Tuesday, November 1, 2011

The Divine Madman

After a good night’s sleep, I got up, showered with warm water, packed my bag, and then went and checked out. We would be leaving Thimphu heading out to Punakha. Foreigners can only leave the city if they are escorted by a government licensed guide. This is one of a few check points where my guide had to show his government license as well as my government approved route permit. If you don’t check in at places when you are supposed to be there then you get to have a chat with immigration officials at the airport before you fly out.


We drove over Dochula Pass and at this point we still had nice paved roads, something that would disappear on the way to Bumthang Valley. On a clear day you can see the beautiful Himalayan range, today was not a clear day.






As we came down from the pass we approached a small rice producing village.






We stopped and walked through the village on the way to Chimi Lhakhang, a fertility shrine built by Lama Drukpa Kunley, also known as "The Divine Madman".








I love visiting villages like this, it’s such a simple life, and while it may be difficult for a western mind to comprehend, it’s quite a happy life as well.






"The Divine Madman" earned his name due to the fact that he was a Lama, a teacher of Buddhism, but that he also, and I guess the polite way of putting this, spent most of his day going around pleasuring women. In fact every painting of him shows him with a glass of red wine in one hand and two to three women in the other. You may think that families would lock up their daughters when Lama Drukpa Kunley came to town, they did not. Instead they would line them up for him to pick from as it was such an honor to "receive his teachings", again trying to put it nicely. This was the second time on this trip I considered becoming a monk.


Young monks playing quarters. Just like what I used to play in college, except instead of a shot glass they dig a hole in the ground, and there is no drinking involved.


Prayer wheels at the shrine. As I was still waiting for Ms. Wonderful to enter my life, this seemed like the perfect shrine to give them a spin. I went to each one, spun it, and said a little prayer, "More red wine", "More red wine"…




We continued East to Punakha and visited the Punakha Dzong, where many monks spend their winter as it tends to be a little warmer.

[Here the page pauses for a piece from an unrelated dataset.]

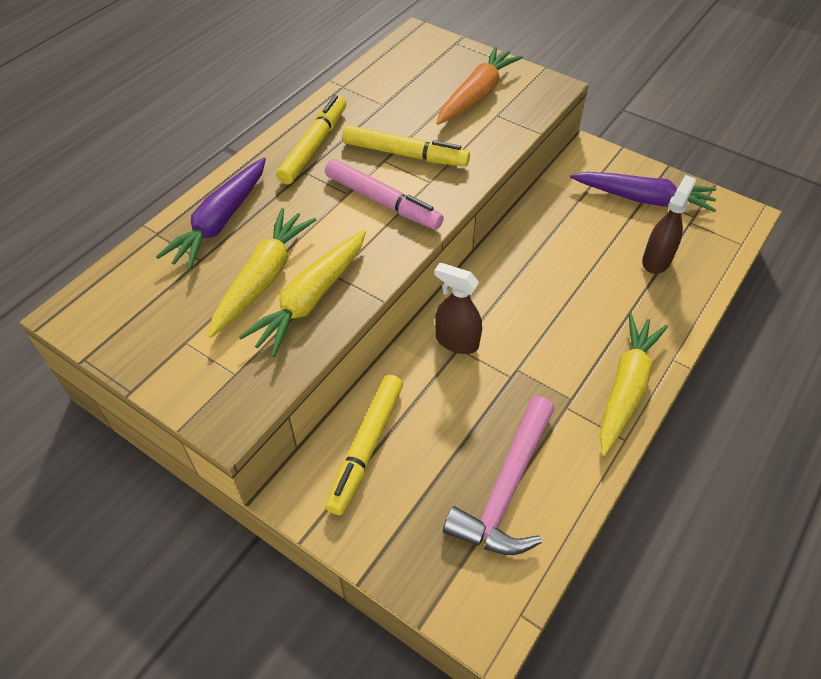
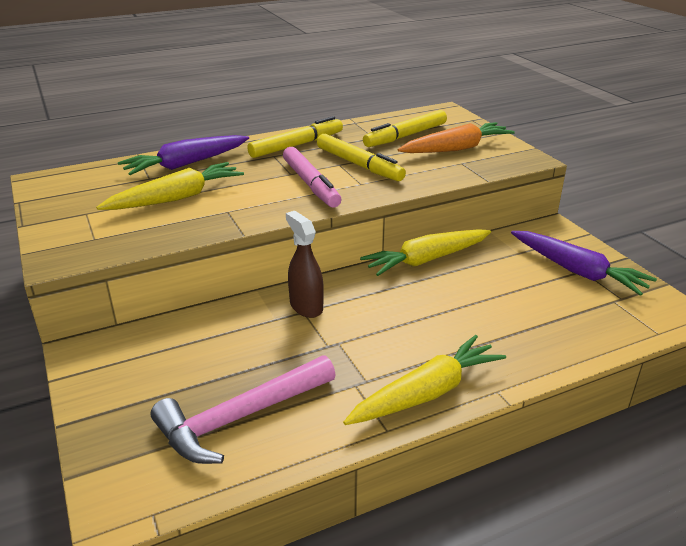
camera: 30 degrees right, 20 degrees down
(311, 299) = (194, 218): yellow carrot -> yellow carrot (426, 260)
(366, 447) = (162, 343): yellow marker -> yellow marker (405, 136)
(656, 260) = (549, 316): brown spray bottle -> none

We crossed the bridge and went in.




This place was huge and it was here that I would get my second lesson in Buddhism. While my first lesson focused on generally what is Buddhism, this one told of the life of Buddha. Again my guide would walk me through the various paintings that told this tale. Now that I was out of the city I was on a much shorter leash and could not explore this Dzong as much as I would have liked, but it was still very impressive.




A monk spotting.






Again, I can only take pictures outside. Inside were amazing massive temples, hundreds of Buddha statues, monks chanting, incense burning, and old paintings. It was breathtaking, both in the sights and sounds, but also in the clogging effect of inhaling all the incense.

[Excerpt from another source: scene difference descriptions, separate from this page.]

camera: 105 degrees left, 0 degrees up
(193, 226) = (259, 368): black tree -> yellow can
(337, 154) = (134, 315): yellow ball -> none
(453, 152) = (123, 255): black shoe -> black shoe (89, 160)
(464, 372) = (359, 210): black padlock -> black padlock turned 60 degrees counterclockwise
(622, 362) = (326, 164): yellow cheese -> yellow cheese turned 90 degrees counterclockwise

At this point I understood and was glad not to take pictures. These are all very sacred places with sacred texts, many of the paintings contain a language that has never been seen outside of these temples. Bhutan appreciates their history and culture, and they want to preserve it, keep it sacred. You don’t just look at these temples, you experience them. Looking at a picture on the internet could never do it justice, it can never give you the feeling you get when you walk in to one. It’s not just what you see, but everything together, what you see, what you hear, what you smell, what you feel, and you are transported to another state of mind. The experience is earned, you have to come here, you have to be opened to it. I hope that there will never be any pictures taken inside, it would not be right.




The stairs are pretty steep.


The roof leaks a little when it rains, so they place a layer of dirt to help absorb water before it reaches the inside ceiling.

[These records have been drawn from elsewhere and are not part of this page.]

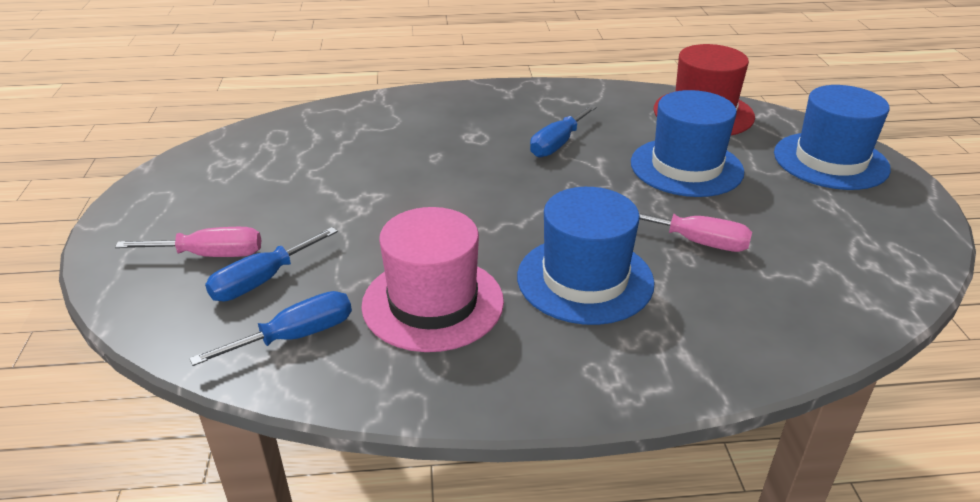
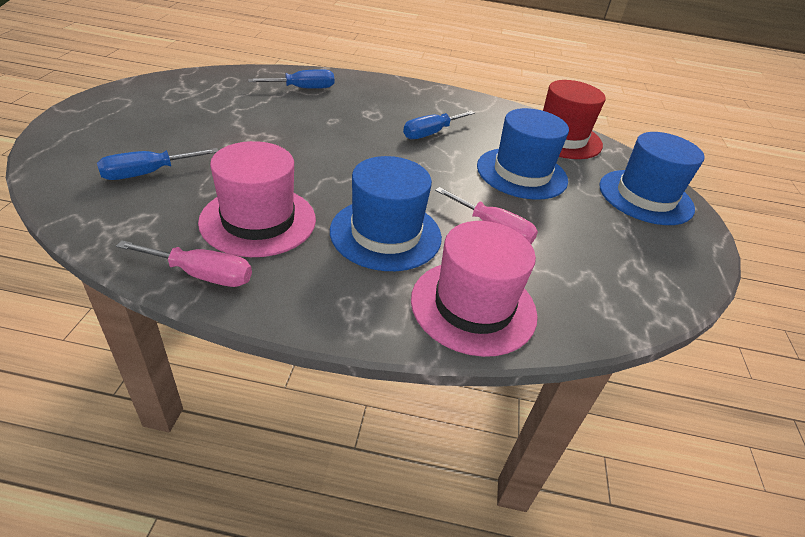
camera: 10 degrees right, 5 degrees up
(210, 255) = (125, 147): pink screwdriver -> pink screwdriver (202, 275)
(296, 336) = (143, 217): blue screwdriver -> blue screwdriver (303, 88)
(728, 335) = (473, 306): none -> pink hat

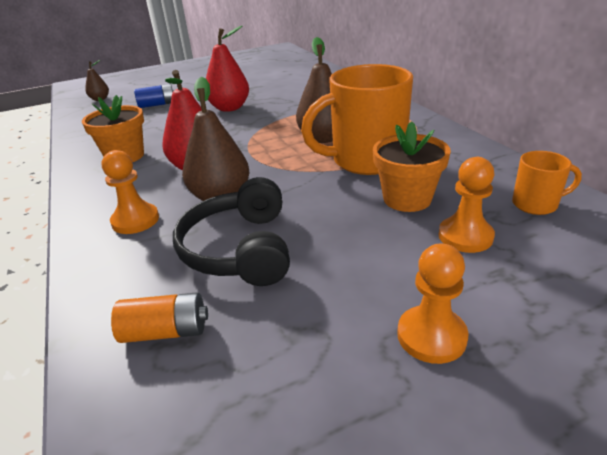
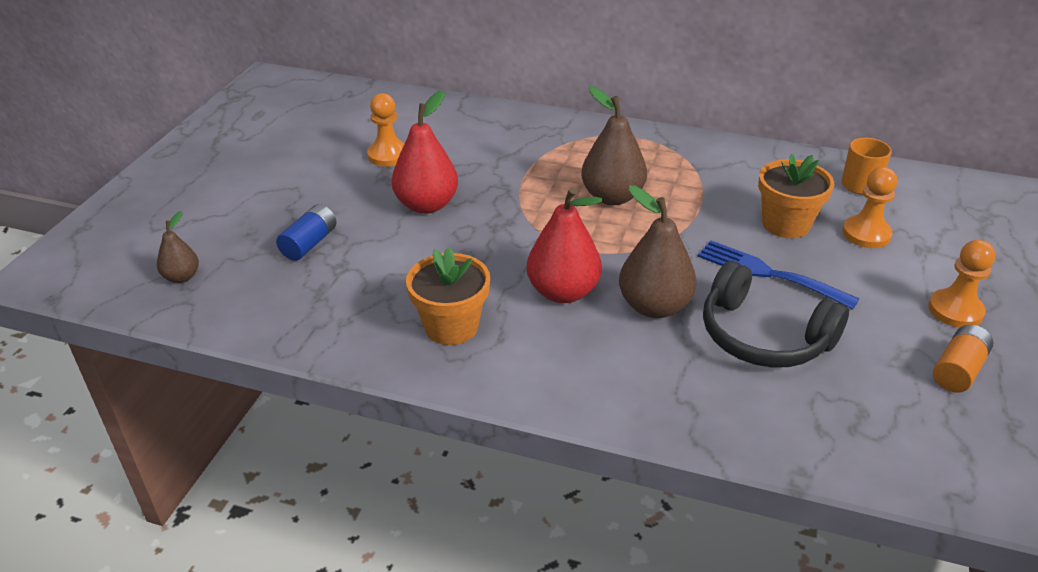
camera: 50 degrees left, 5 degrees up
(135, 220) = (633, 373): orange pawn -> orange pawn (388, 155)
(165, 331) = (840, 419): orange battery -> orange battery (958, 370)
(326, 218) = (768, 273): none -> blue fork
(365, 160) = (693, 203): orange mug -> none

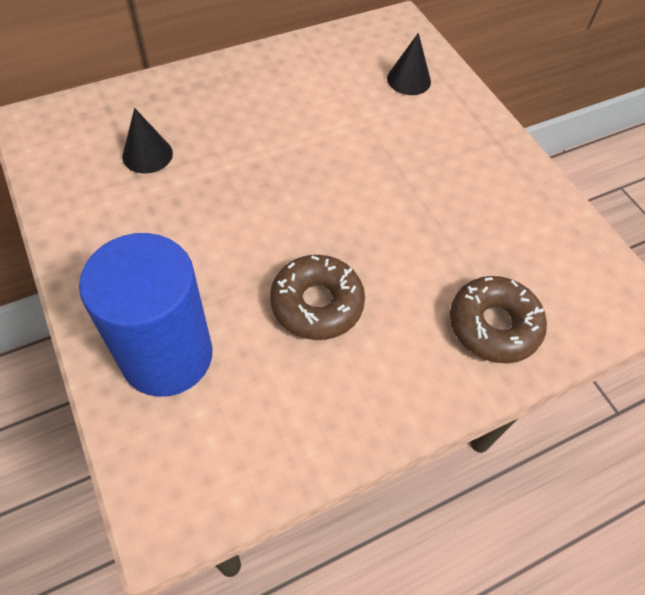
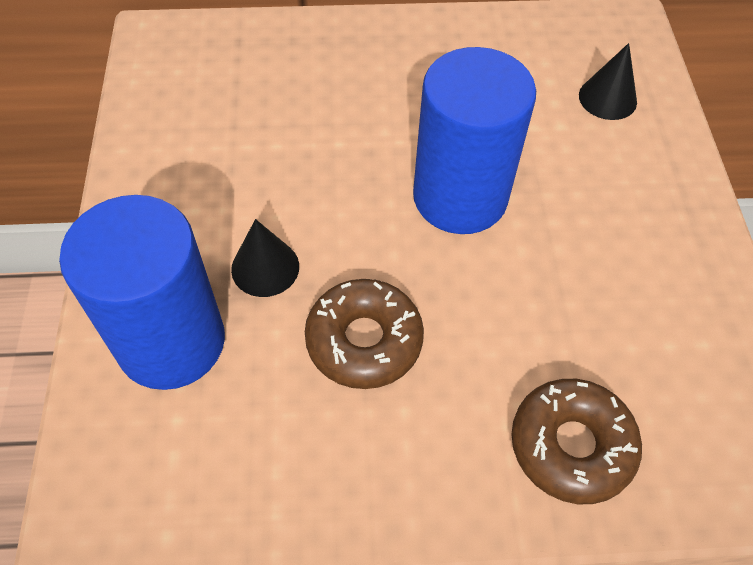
camera: 25 degrees right, 0 degrees up
(147, 154) = (256, 105): black cone -> black cone (265, 267)
(338, 179) = (460, 197): none -> blue cylinder

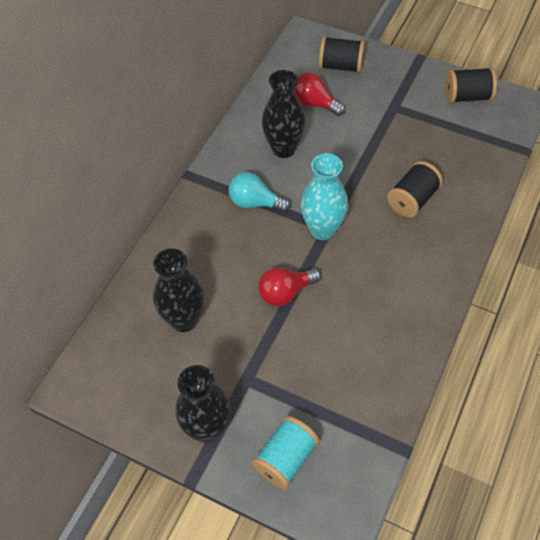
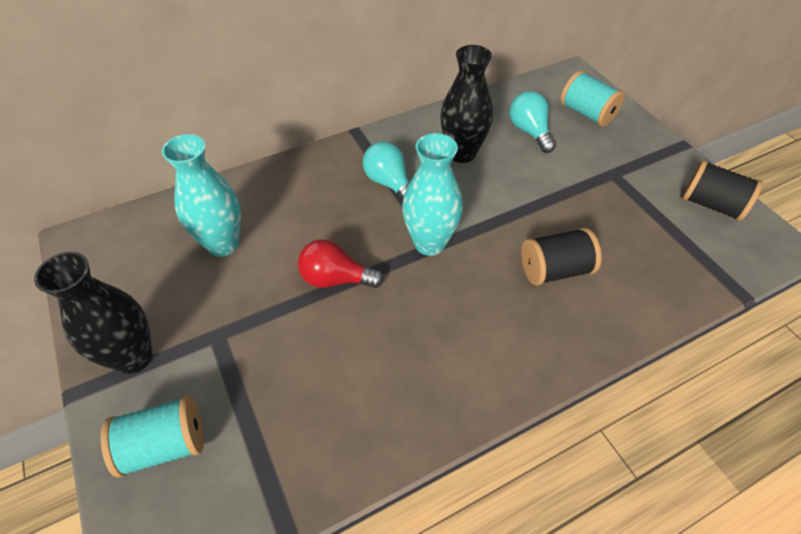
camera: 35 degrees right, 5 degrees down
(184, 320) = (223, 244): black vase -> turquoise vase
(314, 103) = (529, 131): red light bulb -> turquoise light bulb
(340, 66) = (587, 113): black spool -> turquoise spool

In the courtyard is a tree that Buddha was said to meditate under.


We went across the bridge again and continued to the town.






Even the gas stations are constructed in traditional architecture.


Afterwards we went back to the hotel. Looking in to my room from my deck.


I was a little tired but not ready to call it a night, I wonder if they have one of those crazy cum bar places around here. I was in luck, and from the look of the outside I would have a lot more options then just sliders and chicken wings to go with my beer. I got up the nerve to enter thinking to myself, "Well, when in Rome....."


OK, so now that I have all the details let me provide some insight here. In Latin "cum" means "with", so this sign is saying nothing more than "Restaurant with Bar". So why is there a painting of a penis in action on these buildings? Well to keep away evil spirits of course. In Buddhism everything is very symbolic, and my guide told me of this ancient story. A local farmer would plant his crops, and every night demons would come and dig them up. He went to consult a monk, who told him that he can scare off the demons by dancing naked at night. You may think, like I did, that my guide is making this up. However they even have a "naked dance" that takes place at midnight at the Tsechu (a festival) in Bunthang, fortunately three days after I leave. Anyway, apparently a bunch of naked Bhutanese dancing around the fields at night was enough to scare away the demons and they never returned.

Armed with this new bit of information I kept an eye out for a building with a penis on it that did not have a "Cum Bar" sign out front. Strange part is that for the rest of my trip I never found one…

The beer alone was enough for me to relax and I turned in for the night.